(Beginning of Material shown)

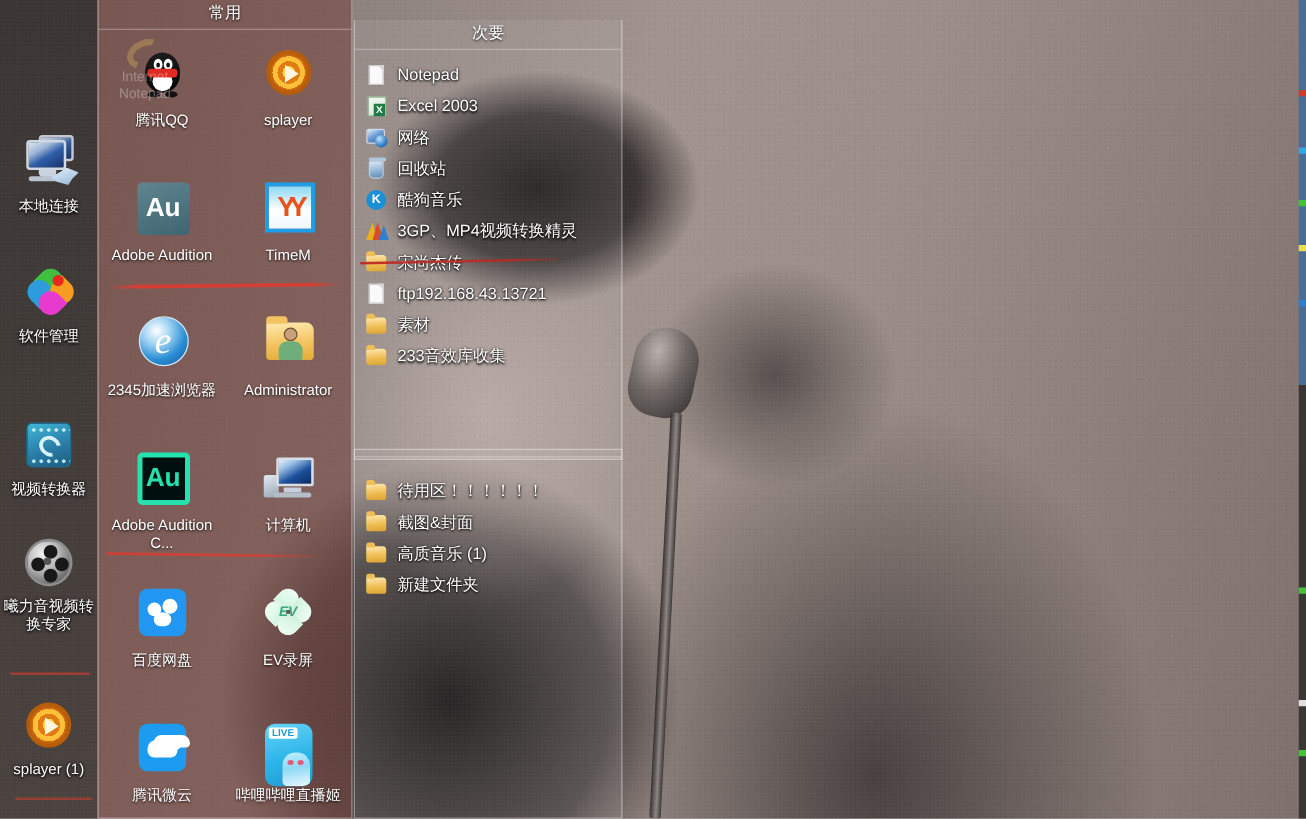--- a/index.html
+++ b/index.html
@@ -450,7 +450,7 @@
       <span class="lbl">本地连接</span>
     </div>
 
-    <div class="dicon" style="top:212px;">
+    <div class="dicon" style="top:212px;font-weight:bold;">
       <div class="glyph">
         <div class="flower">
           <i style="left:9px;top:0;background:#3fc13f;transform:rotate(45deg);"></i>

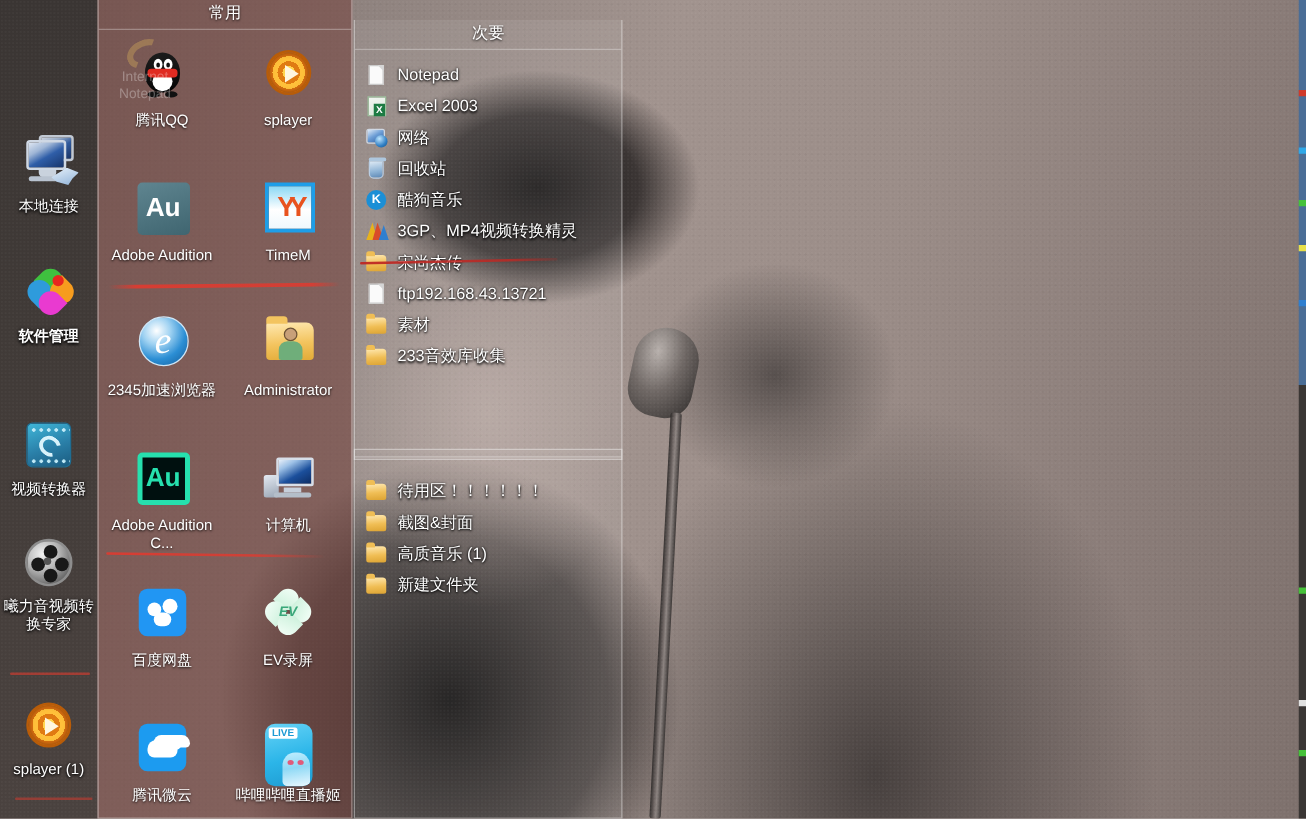--- a/index.html
+++ b/index.html
@@ -472,7 +472,7 @@
       <span class="lbl">视频转换器</span>
     </div>
 
-    <div class="dicon" style="top:428px;">
+    <div class="dicon" style="top:454px;font-weight:bold;">
       <div class="glyph">
         <div class="reel">
           <b style="left:13px;top:3px;"></b>

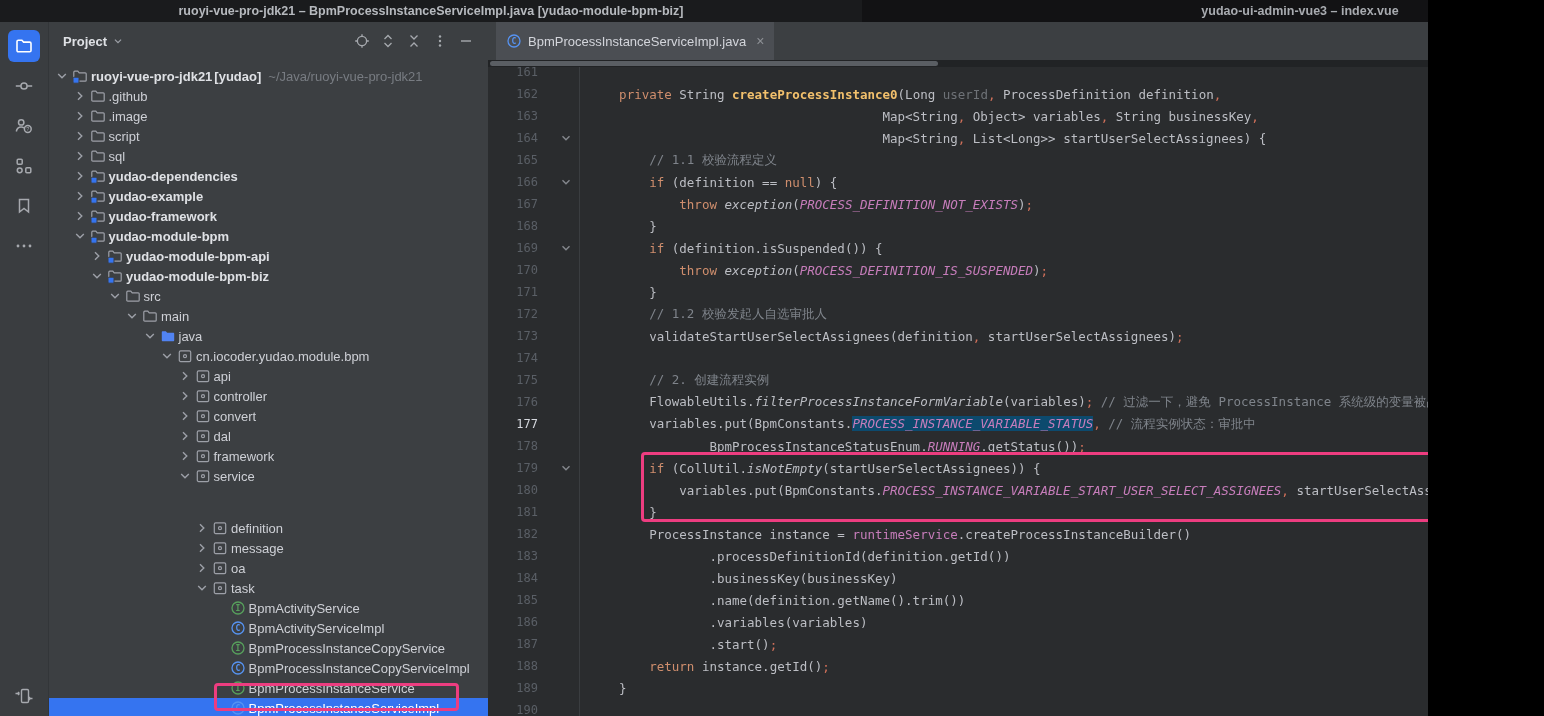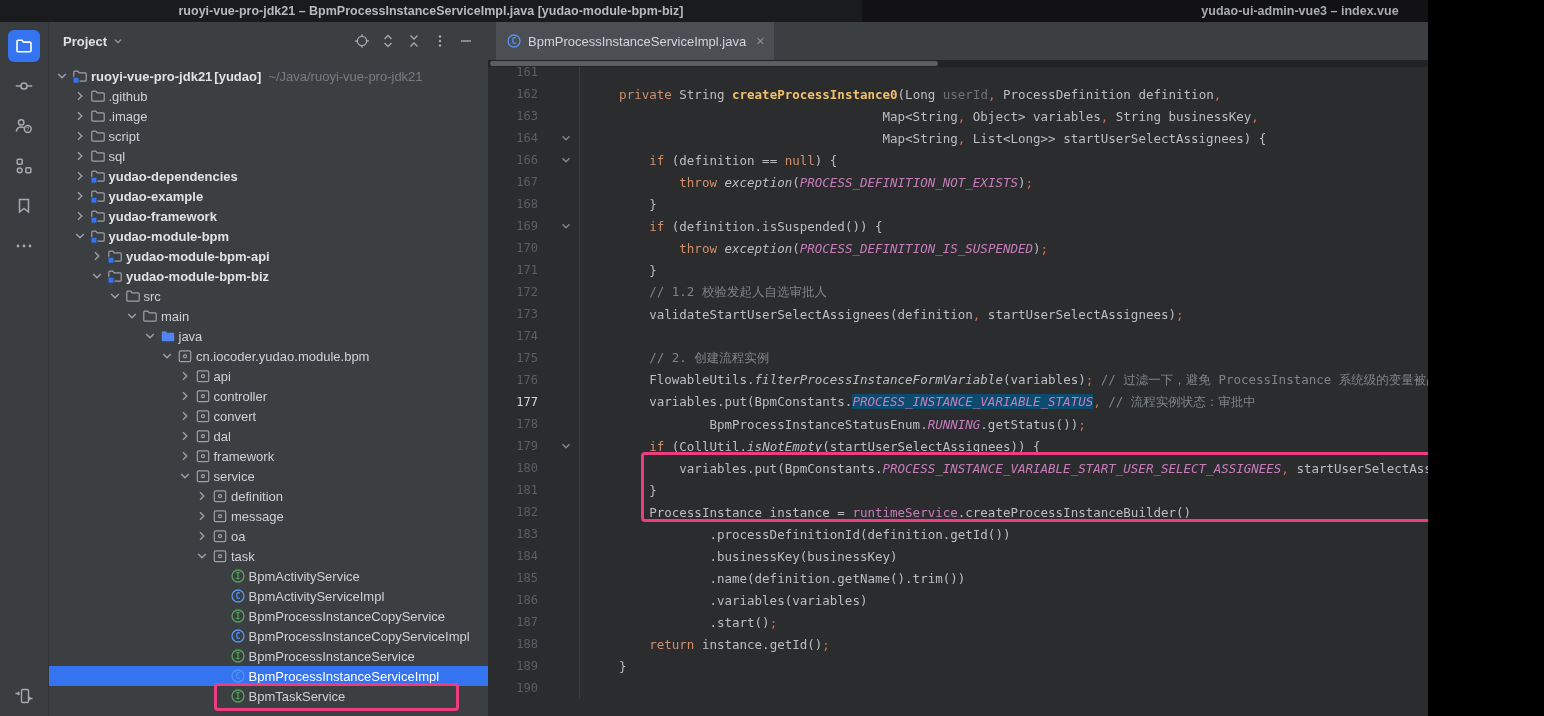--- a/index.html
+++ b/index.html
@@ -637,6 +637,11 @@
               <span class="code"><span class="tok-p">                                       Map&lt;String</span><span class="tok-o">,</span><span class="tok-p"> List&lt;Long&gt;&gt; startUserSelectAssignees) {</span></span>
             </div>
             <div class="line">
+              <span class="ln">165</span>
+              <span class="fold"></span>
+              <span class="code"><span class="tok-p">        </span><span class="tok-c">// 1.1 校验流程定义</span></span>
+            </div>
+            <div class="line">
               <span class="ln">166</span>
               <span class="fold">
                 <svg width="14" height="14" viewBox="0 0 14 14" fill="none">

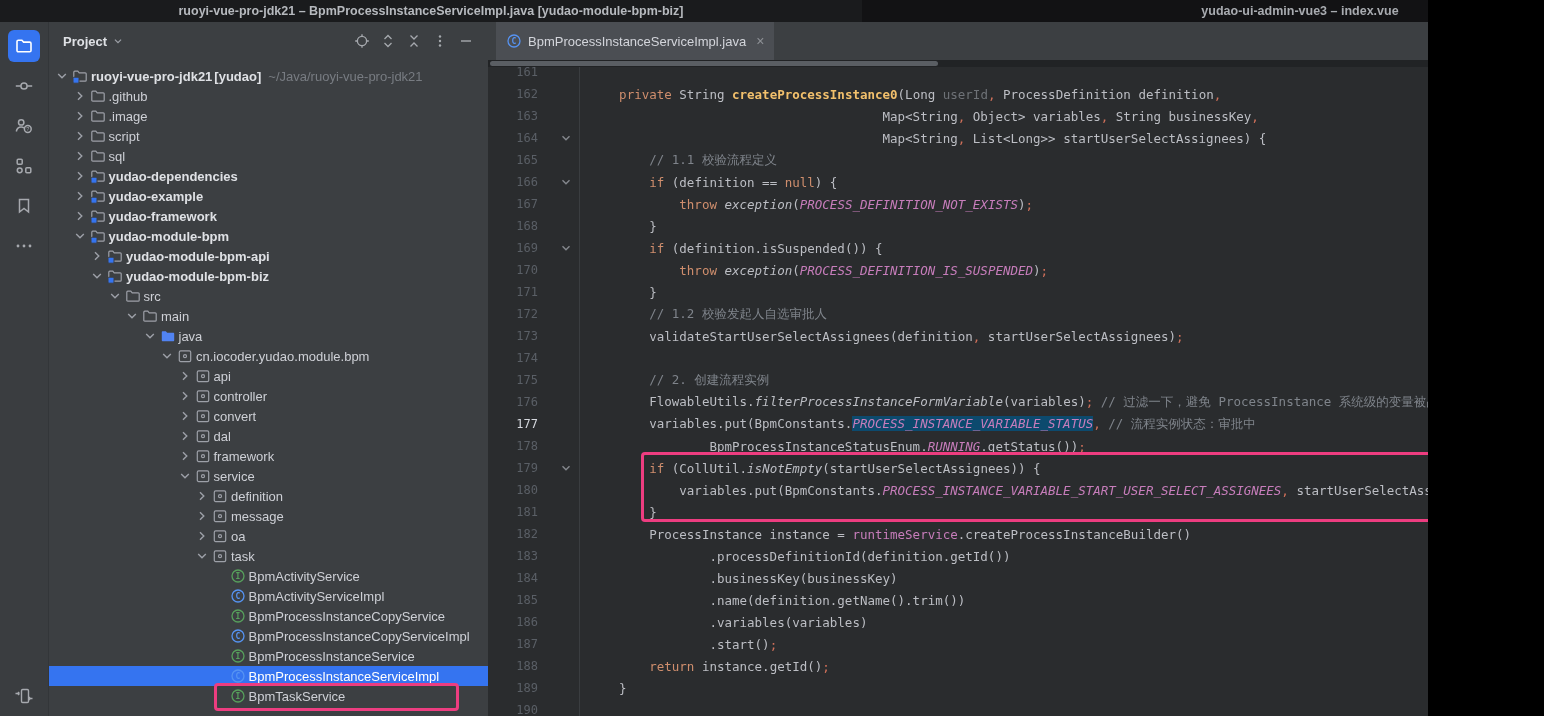--- a/index.html
+++ b/index.html
@@ -464,7 +464,7 @@
             </span>
             <span class="tree-label">service</span>
           </div>
-          <div class="tree-row" style="padding-left: 144px;">
+          <div class="tree-row" style="padding-left: 144px; margin-top: 32px;">
             <span class="tree-chev">
               <svg width="16" height="16" viewBox="0 0 16 16" fill="none">
                 <path d="M6 4.2l3.8 3.8L6 11.8" stroke="#9DA0A8" stroke-width="1.4"></path>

(End of Material shown)

__Exercise requirements__: All the material above should be written out exactly, with images omitted.

__Solution to the problem__:
--- a/index.html
+++ b/index.html
@@ -450,7 +450,7 @@
       <span class="lbl">本地连接</span>
     </div>
 
-    <div class="dicon" style="top:212px;">
+    <div class="dicon" style="top:212px;font-weight:bold;">
       <div class="glyph">
         <div class="flower">
           <i style="left:9px;top:0;background:#3fc13f;transform:rotate(45deg);"></i>

--- a/index.html
+++ b/index.html
@@ -472,7 +472,7 @@
       <span class="lbl">视频转换器</span>
     </div>
 
-    <div class="dicon" style="top:428px;">
+    <div class="dicon" style="top:454px;font-weight:bold;">
       <div class="glyph">
         <div class="reel">
           <b style="left:13px;top:3px;"></b>

--- a/index.html
+++ b/index.html
@@ -637,6 +637,11 @@
               <span class="code"><span class="tok-p">                                       Map&lt;String</span><span class="tok-o">,</span><span class="tok-p"> List&lt;Long&gt;&gt; startUserSelectAssignees) {</span></span>
             </div>
             <div class="line">
+              <span class="ln">165</span>
+              <span class="fold"></span>
+              <span class="code"><span class="tok-p">        </span><span class="tok-c">// 1.1 校验流程定义</span></span>
+            </div>
+            <div class="line">
               <span class="ln">166</span>
               <span class="fold">
                 <svg width="14" height="14" viewBox="0 0 14 14" fill="none">

--- a/index.html
+++ b/index.html
@@ -464,7 +464,7 @@
             </span>
             <span class="tree-label">service</span>
           </div>
-          <div class="tree-row" style="padding-left: 144px;">
+          <div class="tree-row" style="padding-left: 144px; margin-top: 32px;">
             <span class="tree-chev">
               <svg width="16" height="16" viewBox="0 0 16 16" fill="none">
                 <path d="M6 4.2l3.8 3.8L6 11.8" stroke="#9DA0A8" stroke-width="1.4"></path>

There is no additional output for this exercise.